Don't even joke about rats behaving like dogs. When we adopted Amelia she came from a multi pet household and she actually growled like a dog. She was new to our household and frightened and she only did it for the first day we had her, but it was truly bazaar. As to tail wagging, my girls don't make a habit of it. Tails are for balance and balast.


----------



## mistymornings18 (Aug 13, 2012)

Rat Daddy said:


> Don't even joke about rats behaving like dogs. When we adopted Amelia she came from a multi pet household and she actually growled like a dog. She was new to our household and frightened and she only did it for the first day we had her, but it was truly bazaar. As to tail wagging, my girls don't make a habit of it. Tails are for balance and balast.


Lola hasn't growled yet but I swear I think she is trying to learn to bark LOL. She wags her tail non stop at us when she is out of the cage and with her pals the dogs. It is like she trying to fit in with the dog pack or something LOL


----------



## Rat Daddy (Sep 25, 2011)

Amelia was neglected by her humans but left in a house with lots of other animals... basically a personal zoo. No doubt she picked up the growling and a few other strange noises she made from the other animals she was with. I don't know if she knew what growling meant, but it was really freaky.

After six hours into new rat immersion socialization for Amelia, with my daughter and shoulder rat participating... yes I do new rat introductions at the same time as I do socialization and I do it before my new rat ever sees her new cage... my daughter fell asleep on the floor. Amelia stood up on her hind legs on my sleeping daughters head and growled while her black eyes flashed stop light red.... I so wish I had video taped it. I could have filmed a whole horror movie around that scene! 

No doubt rats learn about tail wagging from dogs, if my Amelia could learn to growl I'm sure tail wagging is easy to mimic.


----------



## mistymornings18 (Aug 13, 2012)

Poor Ameila. May be easy to mimic but still funny to watch


----------



## CShadz6661 (Feb 12, 2012)

It's actually a demonstration of dominance so I've read. My oldest female, now passed. would flap her ears and wag her tail when she was aroused and chase my other female around until she could mount, where she proceeded to "do the Deed" male style. It was awkward.
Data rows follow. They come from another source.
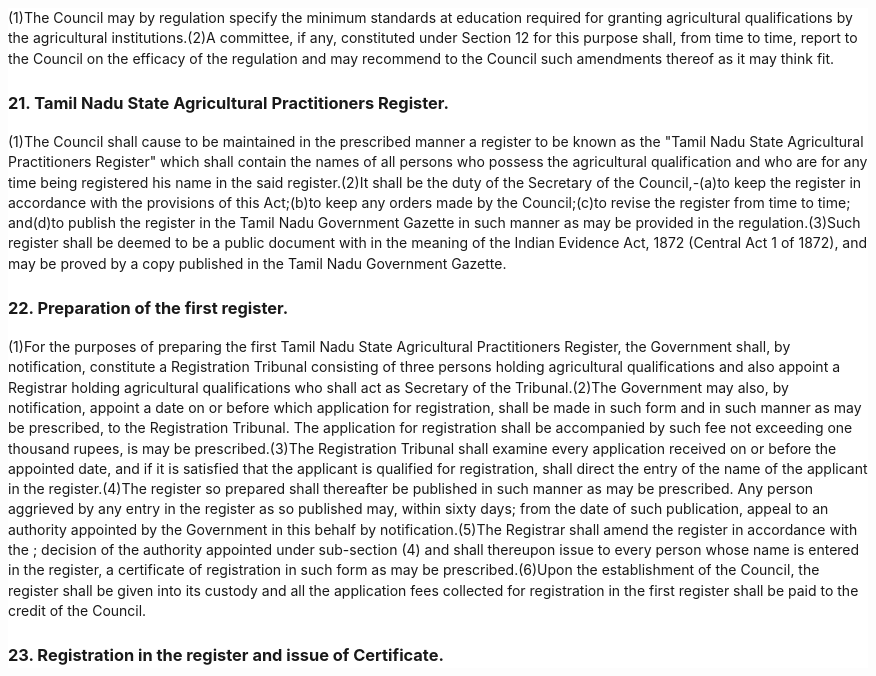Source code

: (1)The Council may by regulation specify the minimum standards at education
required for granting agricultural qualifications by the agricultural
institutions.(2)A committee, if any, constituted under Section 12 for this
purpose shall, from time to time, report to the Council on the efficacy of the
regulation and may recommend to the Council such amendments thereof as it may
think fit.

### 21. Tamil Nadu State Agricultural Practitioners Register.

(1)The Council shall cause to be maintained in the prescribed manner a
register to be known as the "Tamil Nadu State Agricultural Practitioners
Register" which shall contain the names of all persons who possess the
agricultural qualification and who are for any time being registered his name
in the said register.(2)It shall be the duty of the Secretary of the
Council,-(a)to keep the register in accordance with the provisions of this
Act;(b)to keep any orders made by the Council;(c)to revise the register from
time to time; and(d)to publish the register in the Tamil Nadu Government
Gazette in such manner as may be provided in the regulation.(3)Such register
shall be deemed to be a public document with in the meaning of the Indian
Evidence Act, 1872 (Central Act 1 of 1872), and may be proved by a copy
published in the Tamil Nadu Government Gazette.

### 22. Preparation of the first register.

(1)For the purposes of preparing the first Tamil Nadu State Agricultural
Practitioners Register, the Government shall, by notification, constitute a
Registration Tribunal consisting of three persons holding agricultural
qualifications and also appoint a Registrar holding agricultural
qualifications who shall act as Secretary of the Tribunal.(2)The Government
may also, by notification, appoint a date on or before which application for
registration, shall be made in such form and in such manner as may be
prescribed, to the Registration Tribunal. The application for registration
shall be accompanied by such fee not exceeding one thousand rupees, is may be
prescribed.(3)The Registration Tribunal shall examine every application
received on or before the appointed date, and if it is satisfied that the
applicant is qualified for registration, shall direct the entry of the name of
the applicant in the register.(4)The register so prepared shall thereafter be
published in such manner as may be prescribed. Any person aggrieved by any
entry in the register as so published may, within sixty days; from the date of
such publication, appeal to an authority appointed by the Government in this
behalf by notification.(5)The Registrar shall amend the register in accordance
with the ; decision of the authority appointed under sub-section (4) and shall
thereupon issue to every person whose name is entered in the register, a
certificate of registration in such form as may be prescribed.(6)Upon the
establishment of the Council, the register shall be given into its custody and
all the application fees collected for registration in the first register
shall be paid to the credit of the Council.

### 23. Registration in the register and issue of Certificate.
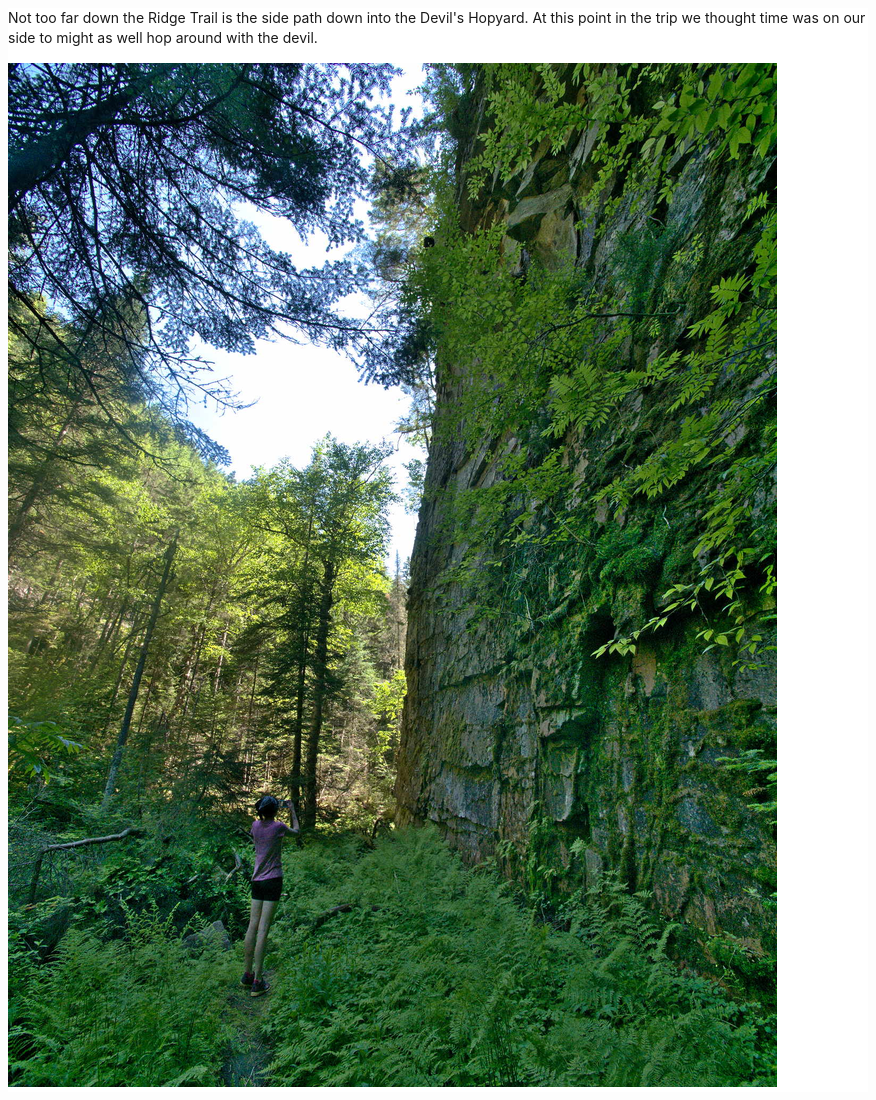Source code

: Not too far down the Ridge Trail is the side path down into the Devil's Hopyard. At this point in the trip we thought time was on our side to might as well hop around with the devil.

![](/assets/img/hiking/kilkenny/P1140067-1.jpg)
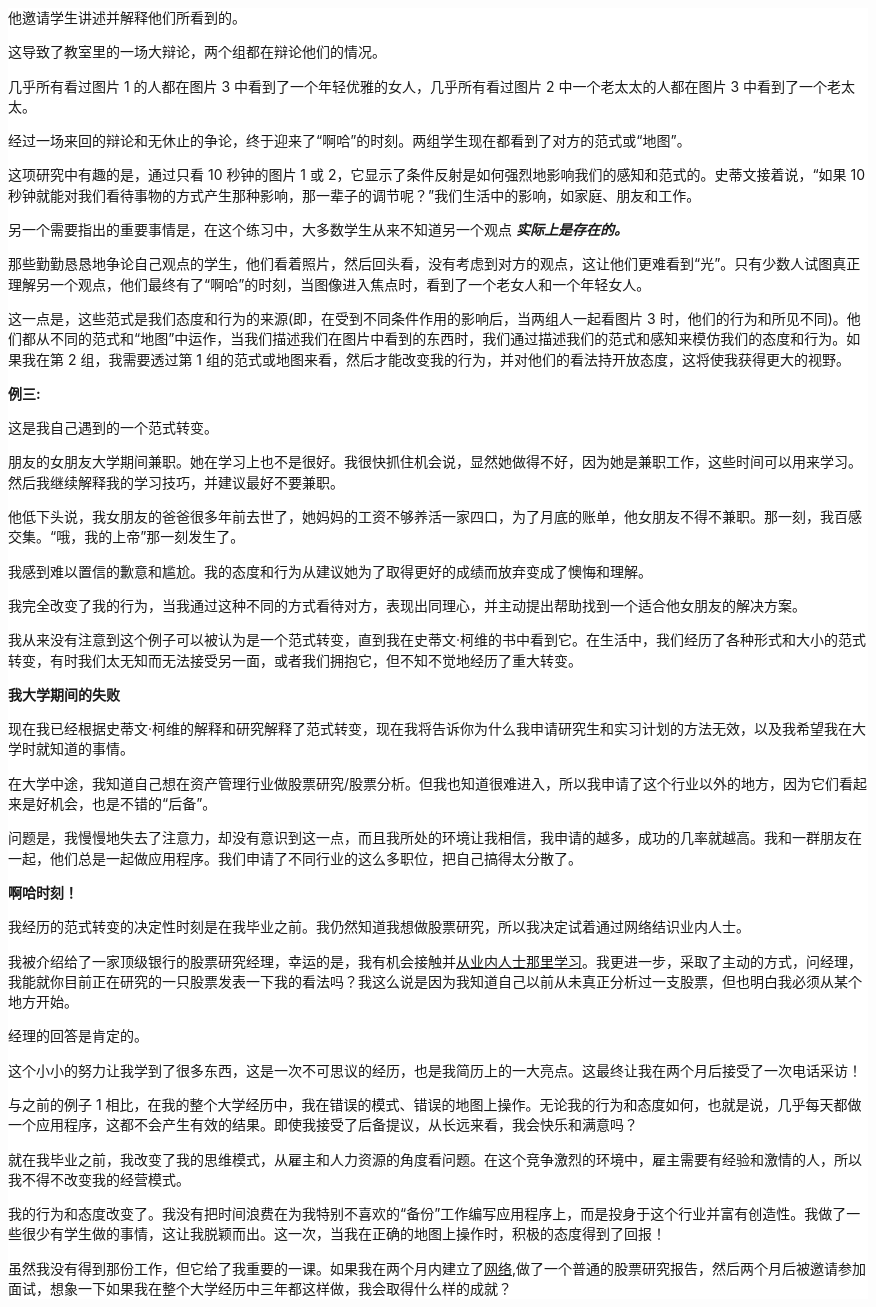 他邀请学生讲述并解释他们所看到的。

这导致了教室里的一场大辩论，两个组都在辩论他们的情况。

几乎所有看过图片 1 的人都在图片 3 中看到了一个年轻优雅的女人，几乎所有看过图片 2 中一个老太太的人都在图片 3 中看到了一个老太太。

经过一场来回的辩论和无休止的争论，终于迎来了“啊哈”的时刻。两组学生现在都看到了对方的范式或“地图”。

这项研究中有趣的是，通过只看 10 秒钟的图片 1 或 2，它显示了条件反射是如何强烈地影响我们的感知和范式的。史蒂文接着说，“如果 10 秒钟就能对我们看待事物的方式产生那种影响，那一辈子的调节呢？”我们生活中的影响，如家庭、朋友和工作。

另一个需要指出的重要事情是，在这个练习中，大多数学生从来不知道另一个观点 ***实际上是存在的。***

那些勤勤恳恳地争论自己观点的学生，他们看着照片，然后回头看，没有考虑到对方的观点，这让他们更难看到“光”。只有少数人试图真正理解另一个观点，他们最终有了“啊哈”的时刻，当图像进入焦点时，看到了一个老女人和一个年轻女人。

这一点是，这些范式是我们态度和行为的来源(即，在受到不同条件作用的影响后，当两组人一起看图片 3 时，他们的行为和所见不同)。他们都从不同的范式和“地图”中运作，当我们描述我们在图片中看到的东西时，我们通过描述我们的范式和感知来模仿我们的态度和行为。如果我在第 2 组，我需要透过第 1 组的范式或地图来看，然后才能改变我的行为，并对他们的看法持开放态度，这将使我获得更大的视野。

**例三:**

这是我自己遇到的一个范式转变。

朋友的女朋友大学期间兼职。她在学习上也不是很好。我很快抓住机会说，显然她做得不好，因为她是兼职工作，这些时间可以用来学习。然后我继续解释我的学习技巧，并建议最好不要兼职。

他低下头说，我女朋友的爸爸很多年前去世了，她妈妈的工资不够养活一家四口，为了月底的账单，他女朋友不得不兼职。那一刻，我百感交集。“哦，我的上帝”那一刻发生了。

我感到难以置信的歉意和尴尬。我的态度和行为从建议她为了取得更好的成绩而放弃变成了懊悔和理解。

我完全改变了我的行为，当我通过这种不同的方式看待对方，表现出同理心，并主动提出帮助找到一个适合他女朋友的解决方案。

我从来没有注意到这个例子可以被认为是一个范式转变，直到我在史蒂文·柯维的书中看到它。在生活中，我们经历了各种形式和大小的范式转变，有时我们太无知而无法接受另一面，或者我们拥抱它，但不知不觉地经历了重大转变。

**我大学期间的失败**

现在我已经根据史蒂文·柯维的解释和研究解释了范式转变，现在我将告诉你为什么我申请研究生和实习计划的方法无效，以及我希望我在大学时就知道的事情。

在大学中途，我知道自己想在资产管理行业做股票研究/股票分析。但我也知道很难进入，所以我申请了这个行业以外的地方，因为它们看起来是好机会，也是不错的“后备”。

问题是，我慢慢地失去了注意力，却没有意识到这一点，而且我所处的环境让我相信，我申请的越多，成功的几率就越高。我和一群朋友在一起，他们总是一起做应用程序。我们申请了不同行业的这么多职位，把自己搞得太分散了。

**啊哈时刻！**

我经历的范式转变的决定性时刻是在我毕业之前。我仍然知道我想做股票研究，所以我决定试着通过网络结识业内人士。

我被介绍给了一家顶级银行的股票研究经理，幸运的是，我有机会接触并[从业内人士那里学习](https://hackernoon.com/tagged/learn)。我更进一步，采取了主动的方式，问经理，我能就你目前正在研究的一只股票发表一下我的看法吗？我这么说是因为我知道自己以前从未真正分析过一支股票，但也明白我必须从某个地方开始。

经理的回答是肯定的。

这个小小的努力让我学到了很多东西，这是一次不可思议的经历，也是我简历上的一大亮点。这最终让我在两个月后接受了一次电话采访！

与之前的例子 1 相比，在我的整个大学经历中，我在错误的模式、错误的地图上操作。无论我的行为和态度如何，也就是说，几乎每天都做一个应用程序，这都不会产生有效的结果。即使我接受了后备提议，从长远来看，我会快乐和满意吗？

就在我毕业之前，我改变了我的思维模式，从雇主和人力资源的角度看问题。在这个竞争激烈的环境中，雇主需要有经验和激情的人，所以我不得不改变我的经营模式。

我的行为和态度改变了。我没有把时间浪费在为我特别不喜欢的“备份”工作编写应用程序上，而是投身于这个行业并富有创造性。我做了一些很少有学生做的事情，这让我脱颖而出。这一次，当我在正确的地图上操作时，积极的态度得到了回报！

虽然我没有得到那份工作，但它给了我重要的一课。如果我在两个月内建立了[网络](https://hackernoon.com/tagged/network),做了一个普通的股票研究报告，然后两个月后被邀请参加面试，想象一下如果我在整个大学经历中三年都这样做，我会取得什么样的成就？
I caged them seperately after that. lol


----------



## LightningWolf (Jun 8, 2012)

Tail wagging is actually 1 of 3 things

1. in females, a sign of being in heat (that's why her ears were wiggling and she was mounting your other female, she was in heat, completely normal)

2. Frustrated. Soda mainly wags his tail when Storm head butts him and keeps him from chewing on stuff.

3. Happy. Some rats wag their tails when they are happy. Storm wags his tail when he's just chilling under my chair and being petted. He also boggles while doing this.

Though not all rats wag their tails.


----------



## RomyRose (Dec 1, 2012)

My rat Pandora curls her tail upwards when she walks, her tail points in the direction she is walking - she has extremely good balance! Haha. Quite bizarre, but I have seen her wag her tail also.


Sent from my iPhone using Petguide.com App


----------



## SaraBRattie (Aug 29, 2012)

My Sugar was lounging with me, she does this periodically, and I was stroking her face and she had a big rattie smile with closed eyes and just wiggled her tail. I'd stop and she'd stop then I'd pet her again and she'd wiggle it more. I wonder what it means? I think she was just happy.


----------



## zurfaces (Jan 16, 2013)

I caught my girl doing it today. She really likes this beach bag I keep their spare fleece in. Maybe an old smell on it but whenever I open the door of her cage to let her free range she ends up inside that bag burrowing through the spare fleece. I caught her on video today wagging her tail while standing on her favorite bag. lmao I hope she wasn't aroused!


----------